__DATA SUPPLIED__
┌────────

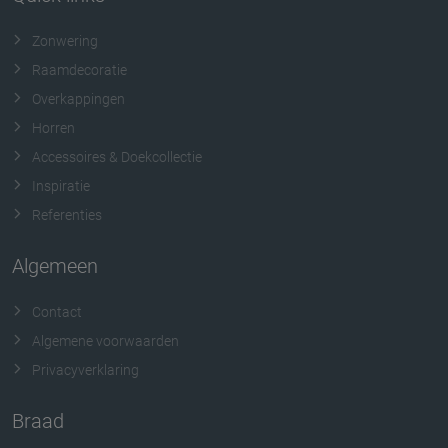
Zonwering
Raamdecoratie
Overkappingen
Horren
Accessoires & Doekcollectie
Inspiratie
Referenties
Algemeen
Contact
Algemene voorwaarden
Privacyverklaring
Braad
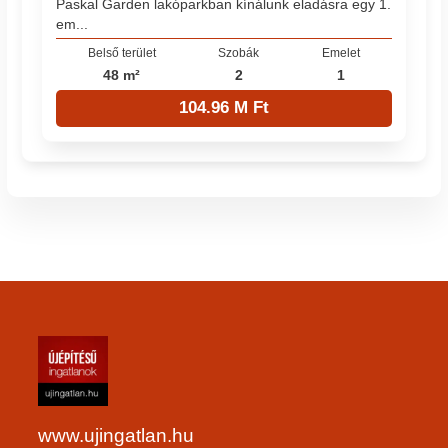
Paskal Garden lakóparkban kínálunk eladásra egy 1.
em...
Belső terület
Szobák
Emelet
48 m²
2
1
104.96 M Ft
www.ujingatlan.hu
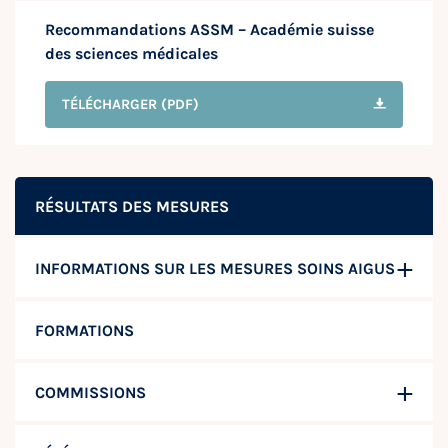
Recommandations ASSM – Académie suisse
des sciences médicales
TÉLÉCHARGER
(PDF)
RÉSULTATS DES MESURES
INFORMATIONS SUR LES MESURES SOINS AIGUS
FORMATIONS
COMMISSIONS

└────────
┌────────

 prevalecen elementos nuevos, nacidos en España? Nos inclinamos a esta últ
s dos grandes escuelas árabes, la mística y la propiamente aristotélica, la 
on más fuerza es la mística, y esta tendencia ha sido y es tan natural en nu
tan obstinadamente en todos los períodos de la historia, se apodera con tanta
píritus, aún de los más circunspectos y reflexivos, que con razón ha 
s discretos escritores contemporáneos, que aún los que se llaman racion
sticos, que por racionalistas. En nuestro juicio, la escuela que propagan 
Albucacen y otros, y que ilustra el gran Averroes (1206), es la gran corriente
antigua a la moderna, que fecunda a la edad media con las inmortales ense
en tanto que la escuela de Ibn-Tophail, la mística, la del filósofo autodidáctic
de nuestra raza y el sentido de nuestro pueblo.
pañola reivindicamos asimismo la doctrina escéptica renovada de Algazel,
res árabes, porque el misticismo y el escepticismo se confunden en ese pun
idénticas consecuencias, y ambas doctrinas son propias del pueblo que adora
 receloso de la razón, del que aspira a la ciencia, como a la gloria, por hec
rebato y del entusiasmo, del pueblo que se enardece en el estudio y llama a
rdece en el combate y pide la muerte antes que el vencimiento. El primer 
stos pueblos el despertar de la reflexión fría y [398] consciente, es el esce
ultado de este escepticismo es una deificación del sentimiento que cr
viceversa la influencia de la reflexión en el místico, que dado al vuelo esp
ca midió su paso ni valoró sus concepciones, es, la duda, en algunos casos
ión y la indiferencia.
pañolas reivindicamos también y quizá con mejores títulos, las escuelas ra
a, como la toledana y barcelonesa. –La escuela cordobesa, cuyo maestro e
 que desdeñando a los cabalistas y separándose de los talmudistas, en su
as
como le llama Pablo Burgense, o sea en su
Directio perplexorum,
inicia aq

└────────
┌────────

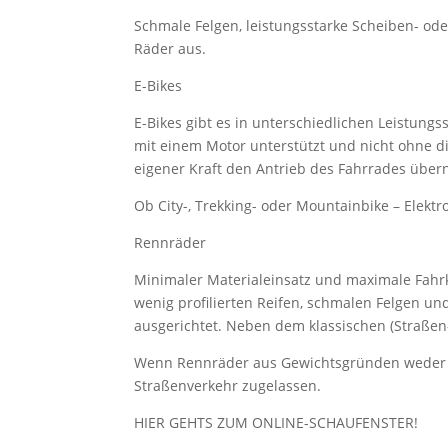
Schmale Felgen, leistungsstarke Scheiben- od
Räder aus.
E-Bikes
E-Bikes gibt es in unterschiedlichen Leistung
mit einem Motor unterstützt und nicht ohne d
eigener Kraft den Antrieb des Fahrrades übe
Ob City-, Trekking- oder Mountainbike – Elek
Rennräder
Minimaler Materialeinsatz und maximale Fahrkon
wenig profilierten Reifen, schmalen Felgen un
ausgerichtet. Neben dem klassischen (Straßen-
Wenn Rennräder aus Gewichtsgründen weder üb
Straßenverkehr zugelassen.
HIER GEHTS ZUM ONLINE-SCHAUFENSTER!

└────────

__INSTRUCTIONS TO FOLLOW__
Using the listing, copy every line where the word "reivindicamos" shows up.

__ANSWER FOR THE TASK__
pañola reivindicamos asimismo la doctrina escéptica renovada de Algazel,
pañolas reivindicamos también y quizá con mejores títulos, las escuelas ra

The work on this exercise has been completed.